*PASSAGE PROVIDED*.
Once a week, when I was in grade twelve, I was in charge of the music in the cafeteria during lunch. I’d play whatever I could find in my little collection of tapes: Chris de Burgh, The Cure, Anti Pasti, Charged GBH, Deep Purple, Iron Maiden, Led Zeppelin, Sons Of Freedom, Judas Priest… and George Thorogood.
One night I was in my room making a mix-tape by the light of my flashlight and with the volume turned down so I wouldn’t disturb my brother or mother, when a lyric from Thorogood’s “Who Do You Love” popped out at me…
Just 22 and I don’t mind dying.
Something I do regularly is rewrite lyrics in my head, and in the moment I heard George yelling his line I rewrote it twice…
“Two .22’s and I don’t mind dying”, and; “222’s and I don’t mind dying”… as in the painkiller’s.
I like George’s version better, but since that night the number 222 has had this weird numerological meaning for me. For more than 22 years, thanks to my two rewrites, whenever I saw the number — the time, a license plate, the cost of a slice of pizza and a pop — I’d think about suicide.

*PROBLEM REQUIREMENTS*. Quote the passage above about the number 222 in full, word for word.

*Page images and extracted text*.
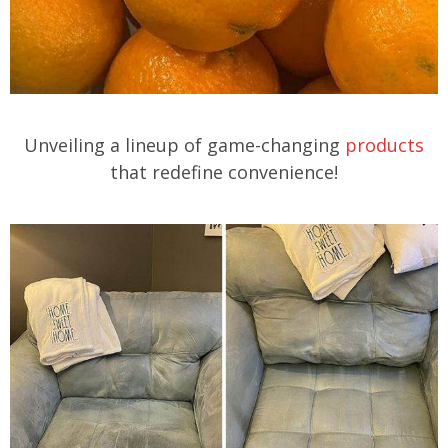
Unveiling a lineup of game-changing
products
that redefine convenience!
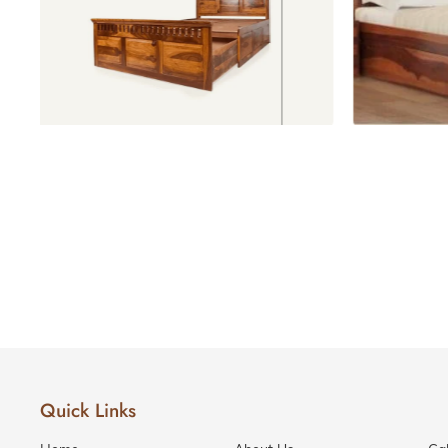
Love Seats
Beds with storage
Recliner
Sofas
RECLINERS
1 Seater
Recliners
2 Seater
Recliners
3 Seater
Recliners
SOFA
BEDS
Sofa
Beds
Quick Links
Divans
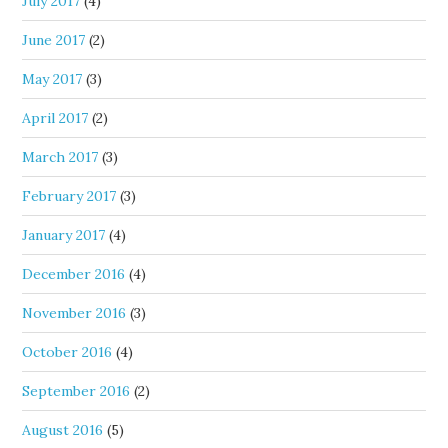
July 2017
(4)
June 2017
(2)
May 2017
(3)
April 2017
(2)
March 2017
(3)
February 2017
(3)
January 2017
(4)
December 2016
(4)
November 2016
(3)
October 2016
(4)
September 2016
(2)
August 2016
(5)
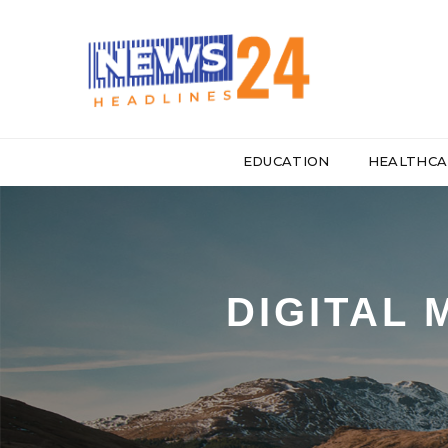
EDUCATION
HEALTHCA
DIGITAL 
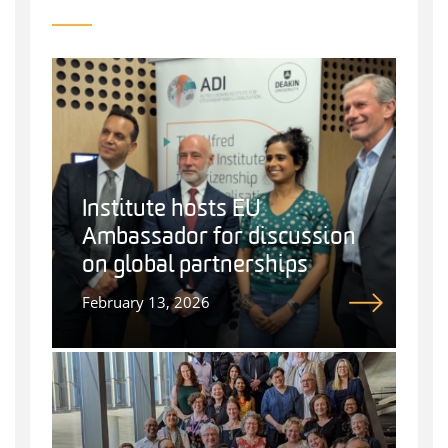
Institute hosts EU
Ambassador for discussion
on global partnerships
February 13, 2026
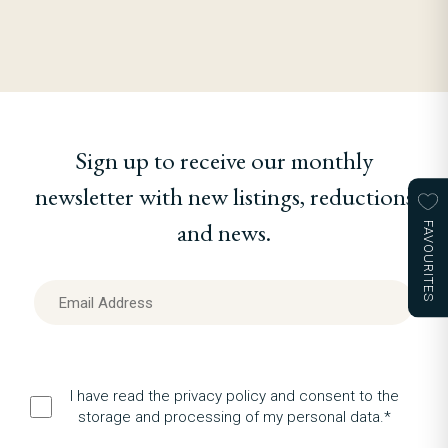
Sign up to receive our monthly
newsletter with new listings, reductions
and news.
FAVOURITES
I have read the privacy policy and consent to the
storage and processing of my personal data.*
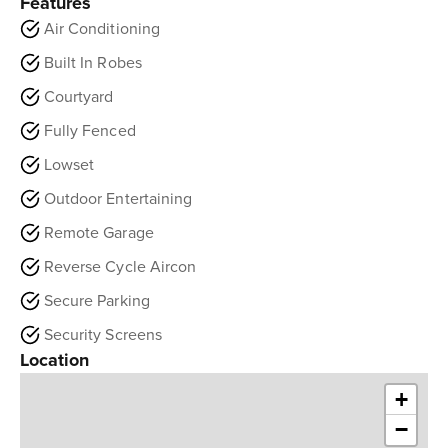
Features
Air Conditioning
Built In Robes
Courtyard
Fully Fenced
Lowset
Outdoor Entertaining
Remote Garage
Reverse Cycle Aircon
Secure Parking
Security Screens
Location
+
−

*EXERCISE ANSWER*.
Once a week, when I was in grade twelve, I was in charge of the music in the cafeteria during lunch. I’d play whatever I could find in my little collection of tapes: Chris de Burgh, The Cure, Anti Pasti, Charged GBH, Deep Purple, Iron Maiden, Led Zeppelin, Sons Of Freedom, Judas Priest… and George Thorogood.
One night I was in my room making a mix-tape by the light of my flashlight and with the volume turned down so I wouldn’t disturb my brother or mother, when a lyric from Thorogood’s “Who Do You Love” popped out at me…
Just 22 and I don’t mind dying.
Something I do regularly is rewrite lyrics in my head, and in the moment I heard George yelling his line I rewrote it twice…
“Two .22’s and I don’t mind dying”, and; “222’s and I don’t mind dying”… as in the painkiller’s.
I like George’s version better, but since that night the number 222 has had this weird numerological meaning for me. For more than 22 years, thanks to my two rewrites, whenever I saw the number — the time, a license plate, the cost of a slice of pizza and a pop — I’d think about suicide.